I have to retrain every month or so a PyTorch Model trained on data obtained from processing tables sitting in Azure Data Lake Storage gen 1.
So far, I have the following building blocks:
- A Databricks notebook that does the ETL job of transforming the ADLS gen 1 tables into train/validation files that are written in blob storage
- Python scripts that I can execute locally to run in an AzureML workspace an experiment so to train the PyTorch model using a ScriptRunConfig + training script as in https://learn.microsoft.com/en-us/azure/machine-learning/how-to-train-pytorch mounting blob to get the training data.
How can I schedule steps 1. and 2. to be run in sequence in a pipeline? Azure Data Factory seems a possible way to go, but what should I use as activities in ADF?
I see a few alternatives:
- Stays surely a Databricks notebook
2a. Databricks python script calling the azureml-sdk classes (?)
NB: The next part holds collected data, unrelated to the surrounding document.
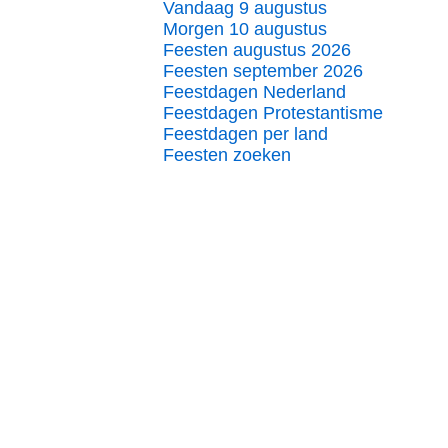
Vandaag 9 augustus
Morgen 10 augustus
Feesten augustus 2026
Feesten september 2026
Feestdagen Nederland
Feestdagen Protestantisme
Feestdagen per land
Feesten zoeken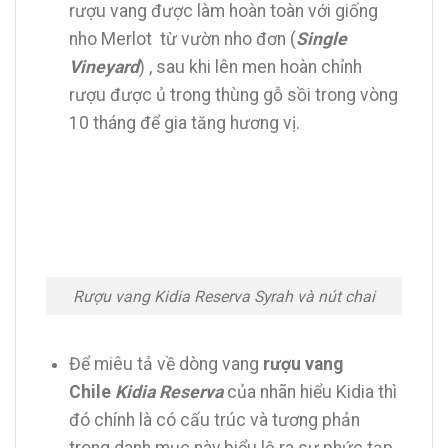
rượu vang được làm hoàn toàn với giống
nho Merlot từ vườn nho đơn (
Single
Vineyard
) , sau khi lên men hoàn chỉnh
rượu được ủ trong thùng gỗ sồi trong vòng
10 tháng để gia tăng hương vị.
Rượu vang Kidia Reserva Syrah và nút chai
Để miêu tả về dòng vang
rượu vang
Chile
Kidia Reserva
của nhãn hiểu Kidia thì
đó chính là có cấu trúc và tương phản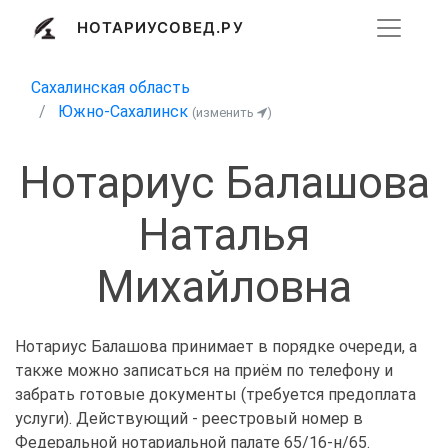
НОТАРИУСОВЕД.РУ
Сахалинская область
Южно-Сахалинск
(изменить
)
Нотариус Балашова
Наталья
Михайловна
Нотариус Балашова принимает в порядке очереди, а
также можно записаться на приём по телефону и
забрать готовые документы (требуется предоплата
услуги). Действующий - реестровый номер в
Федеральной нотариальной палате 65/16-н/65.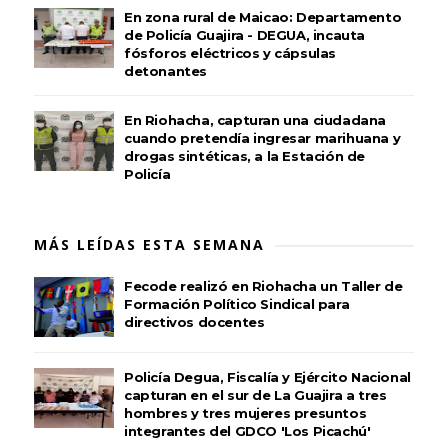
En zona rural de Maicao: Departamento
de Policía Guajira - DEGUA, incauta
fósforos eléctricos y cápsulas
detonantes
En Riohacha, capturan una ciudadana
cuando pretendía ingresar marihuana y
drogas sintéticas, a la Estación de
Policía
MÁS LEÍDAS ESTA SEMANA
Fecode realizó en Riohacha un Taller de
Formación Político Sindical para
directivos docentes
Policía Degua, Fiscalía y Ejército Nacional
capturan en el sur de La Guajira a tres
hombres y tres mujeres presuntos
integrantes del GDCO 'Los Picachú'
Alternative for step 2a could be
2b. a Batch Service custom activity calling the azureml-sdk classes - seems overkill to me
2c. use a AzureML execute pipeline as ADF activity https://learn.microsoft.com/en-us/azure/machine-learning/concept-ml-pipelines (not sure how...)
2d. use a Python script Databricks activity train a PyTorch model with Databricks https://learn.microsoft.com/en-us/azure/databricks/applications/mlflow/tracking-ex-pytorch instead of calling the azureml-sdk classes
Can someone point me to the current best practice for this?